Listed records:
——

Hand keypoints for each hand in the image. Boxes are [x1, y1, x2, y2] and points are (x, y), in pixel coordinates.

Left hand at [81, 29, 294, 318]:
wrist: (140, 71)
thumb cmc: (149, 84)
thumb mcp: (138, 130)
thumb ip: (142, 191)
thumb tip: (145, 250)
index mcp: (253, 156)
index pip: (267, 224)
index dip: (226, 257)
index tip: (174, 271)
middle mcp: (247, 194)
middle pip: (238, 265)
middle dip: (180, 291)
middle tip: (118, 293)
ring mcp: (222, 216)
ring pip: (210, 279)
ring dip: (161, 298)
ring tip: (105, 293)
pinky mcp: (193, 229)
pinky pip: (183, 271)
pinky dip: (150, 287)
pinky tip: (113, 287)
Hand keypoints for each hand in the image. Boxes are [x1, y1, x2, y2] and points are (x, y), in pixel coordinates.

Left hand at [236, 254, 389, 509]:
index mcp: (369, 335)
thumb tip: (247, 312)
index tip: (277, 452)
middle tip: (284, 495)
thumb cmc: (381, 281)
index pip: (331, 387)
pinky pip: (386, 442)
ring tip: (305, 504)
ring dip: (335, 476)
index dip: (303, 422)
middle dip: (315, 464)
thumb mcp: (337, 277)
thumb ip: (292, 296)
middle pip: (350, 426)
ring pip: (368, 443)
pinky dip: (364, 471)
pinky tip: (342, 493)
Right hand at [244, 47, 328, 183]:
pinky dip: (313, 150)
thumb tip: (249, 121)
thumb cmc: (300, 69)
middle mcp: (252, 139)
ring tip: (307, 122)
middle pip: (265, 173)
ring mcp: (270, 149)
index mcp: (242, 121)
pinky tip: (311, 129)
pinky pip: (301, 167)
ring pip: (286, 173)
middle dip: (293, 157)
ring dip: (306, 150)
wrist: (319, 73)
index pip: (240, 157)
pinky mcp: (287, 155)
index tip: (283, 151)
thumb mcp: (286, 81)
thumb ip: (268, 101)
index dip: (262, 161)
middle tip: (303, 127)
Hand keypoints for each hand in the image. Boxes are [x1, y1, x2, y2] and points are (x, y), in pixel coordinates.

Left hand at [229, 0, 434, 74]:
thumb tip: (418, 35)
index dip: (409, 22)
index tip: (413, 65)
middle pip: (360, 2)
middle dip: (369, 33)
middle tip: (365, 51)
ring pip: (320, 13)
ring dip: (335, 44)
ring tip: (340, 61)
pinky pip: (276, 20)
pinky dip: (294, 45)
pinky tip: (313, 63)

——

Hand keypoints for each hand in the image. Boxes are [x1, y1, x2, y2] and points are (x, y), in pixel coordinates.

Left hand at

——

What the task requires:
In the data, count the lines that include the string "Left", then give that number and nothing more.

Problem solution:
4